In a significant cybersecurity revelation, researchers have attributed a recent supply chain attack targeting Mastra, an open-source TypeScript framework designed for developing AI-driven applications and agents, to North Korean hackers. This assessment was made public by the Microsoft Defender Security Research Team and Microsoft Threat Intelligence on June 19, where they confidently linked the attack to a group known as Sapphire Sleet.
The findings indicate that Sapphire Sleet, which is a moniker given to this particular North Korean state-sponsored actor by Microsoft, has a track record of focusing primarily on financial institutions. The researchers noted that the methodologies and infrastructure utilized in the Mastra attack mirrored previously documented activities associated with Sapphire Sleet, reinforcing the connection. This group is also recognized by various cybersecurity researchers under different names, including APT38, BlueNoroff, Stardust Chollima, and TA444.
According to Microsoft, the attack, described as a large-scale npm supply chain compromise, affected more than 140 packages within the Mastra scopes hosted on npm registry, the largest global repository for open-source JavaScript code. This strategic targeting aimed to destabilize developers who rely on these packages for their projects.
The security incident stemmed from the unauthorized takeover of an npm maintainer account. This account’s publishing privileges were misused to upload manipulated versions of the Mastra code, including a malicious dependency labeled easy-day-js. The inclusion of this nefarious code allowed the malware to disable Transport Layer Security (TLS) certificate verifications, creating a vulnerability that enabled the infected systems to communicate with an attacker-controlled command-and-control (C2) server. Subsequently, this server distributed a malware payload that could be executed on a range of operating systems, including Windows, macOS, and Linux.
The dual objectives of the attack seem to focus primarily on cryptocurrency theft, a common goal in many cyber operations linked to North Korea. The malware was designed to scan for and identify specific cryptocurrency wallet browser-extension IDs, which notably included popular platforms like MetaMask, Phantom, Coinbase Wallet, and Binance Wallet, among others.

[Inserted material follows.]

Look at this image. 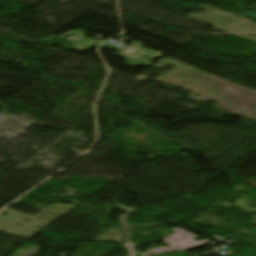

Additionally, the malware exhibited capabilities to collect a variety of information, including browser history and detailed reconnaissance data associated with the infected system. This data could encompass information about the hostname, system architecture, platform, user ID, installed applications, and currently running processes, providing the attackers with a comprehensive understanding of the target environment.
While Microsoft has not elaborated on the specific methods through which the privileged accounts were compromised, they noted that Sapphire Sleet has a history of employing social engineering tactics in their attacks. These methods have often involved leveraging platforms like LinkedIn to exploit individuals within the financial, blockchain, and cryptocurrency sectors, making the group adept at identifying and targeting vulnerable users.
In light of this recent attack, Microsoft has issued several recommendations to help organizations safeguard against similar threats in the future. They have advised users to meticulously review their dependency trees for any direct or transitive usage of affected Mastra packages. Furthermore, organizations are encouraged to check for the presence of the compromised package, easy-day-js, within their project directories, specifically in files such as node_modules or package-lock.json.
Additionally, Microsoft recommends pinning known-good package versions whenever feasible. For Mastra users, it is critical to note that version 1.13.0 and earlier are confirmed to be unaffected, while for the @mastra/core package, version 1.42.0 and earlier remain secure.
As the cybersecurity landscape continues to evolve, the implications of this attack extend beyond just technical vulnerabilities. They embody a broader trend where state-sponsored hackers are increasingly targeting critical infrastructure, fintech innovations, and the burgeoning blockchain domain. Organizations are thus urged to remain vigilant and proactive in their cybersecurity posture to counteract the growing threats posed by sophisticated adversaries like Sapphire Sleet.